Marmara Denizi Nefes Alamıyor!

Marmara Denizi’ndeki kronik oksijen yoksunluğu ve kirlilik sorunu derinleşiyor. Oksijen yoksunluğunun en önemli sebepleri Marmara Denizi’ndeki sıcaklıkların artması ve atık deşarjı!

Deniz Kaşifi’nin son bulguları da Marmara Denizi’ndeki kirlilik ve oksijensizlik sorununun devam ettiğini gösteriyor.

Orta Doğu Teknik Üniversitesi (ODTÜ) Deniz Bilimleri Enstitüsü’nün Deniz Kaşifi isimli su altı planörü, Marmara Denizi’nin sorunlarını bir kez daha gün yüzüne çıkardı.

ODTÜ Deniz Bilimleri Enstitüsü Müdürü Prof. Dr. Barış Salihoğlu, Marmara Denizi’ndeki kronik oksijen yoksunluğu sorununun endişe verici olduğunu belirtti.

Salihoğlu, “Ana bulgularımız, oksijenli Akdeniz suyunun Marmara’yı beslediği ve Marmara için umut vadettiği yönünde. Ancak artan kirlilik yüklerinden ötürü bu etkinin sınırlı kaldığını gözlemledik. Yüzeyin 0 ila 30 metre altında oksijensizlik durumu devam ediyor” dedi.

Bandırma ve Edremit körfezlerine Akdeniz’den oksijenli su akışı gözlense de Marmara’ya giren oksijen miktarı, İzmit Körfezi’nin etrafındaki oksijen fakirliğine fayda sağlayamıyor.

KÜRESEL ISINMANIN ETKİSİ NEDİR?

Oksijen fakirliğinin en önemli sebeplerinden biri de Marmara Denizi’ndeki sıcaklıkların artması. Artan sıcaklıklar oksijenin suda çözünmesini zorlaştırdığı için iklim krizi, Marmara’daki mevcut oksijensizlik sorununu daha da derinleştirecek.

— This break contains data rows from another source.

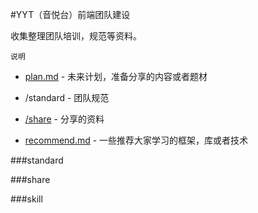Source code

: #YYT（音悦台）前端团队建设

收集整理团队培训，规范等资料。

`说明`

*	[plan.md](https://github.com/sapling-team/team-building/blob/master/plan.md) - 未来计划，准备分享的内容或者题材

*	/standard  -  团队规范
*	[/share](https://github.com/sapling-team/team-building/tree/master/share)	-  分享的资料
*	[recommend.md](https://github.com/sapling-team/team-building/blob/master/recommend.md) - 一些推荐大家学习的框架，库或者技术



###standard



###share



###skill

Salihoğlu, son 20 yıldır deniz sıcaklığının ortalama 2 derece ısındığına dikkat çekerek su sıcaklığının şu anda mevsim normallerinin 2,5 derece üzerinde olduğuna dikkat çekti.

2014-2016 yılları arasında El Nino döneminde Marmara Denizi’nin sıcaklığı 14,72 dereceyken son ölçümler, sıcaklığın 17,21 dereceye yükseldiğini gösteriyor.

ATIK DEŞARJI DEVAM EDİYOR

Oksijen yoksunluğu ve artan sıcaklıkların yanı sıra azot ve fosfat varlığı da Marmara Denizi’ndeki kirlilik seviyesinde bir azalma olmadığına işaret ediyor. 25 milyon insanın atığı, ileri biyolojik arıtma işleminden geçmeden Marmara’ya deşarj ediliyor.

Salihoğlu, Marmara Denizi Eylem Planı’nın acilen uygulanması gerektiğini söyledi ve Marmara Denizi’ne bırakılan suyun ileri arıtma işlemlerinden geçirilerek yeniden kullanılması gerektiğini vurguladı.

'MÜSİLAJ İLE KARŞILAŞACAĞIZ'

Yeşil Gazete'nin aktardığına göre, bu sorunların hepsi bir araya gelince kirliliğin ve iklim değişikliğinin sonuçlarını denizin derinliklerinde gizlemek de mümkün olmuyor. Marmara Denizi’nin sorunları farklı şekillerde yüzeye çıkıyor.

Denizanası popülasyonundaki artış bir süredir dikkat çekiyor. İstanbul Üniversitesi Su Bilimleri Fakültesi Dekanı Prof. Dr. Melek İşinibilir Okyar, denizanası sayısındaki artışın sıcaklık artışları ve su kalitesindeki bozulmadan kaynaklandığını söylüyor.

Marmara Denizi’ndeki azot ve fosfor yükü ve kirlilik, daha önce de müsilaj ile kendini göstermişti. Prof. Dr. Mustafa Sarı ise, “Önümüzdeki yıllarda yine müsilaj ile karşılaşacağız” diyerek uyarmıştı.

Ancak Marmara Denizi’nin yardım çığlıkları devam ediyor. Son günlerde deniz yüzeyinde gözlenen beyaz köpükler, gelecek felaketlerin öncüsü olarak yorumlanıyor.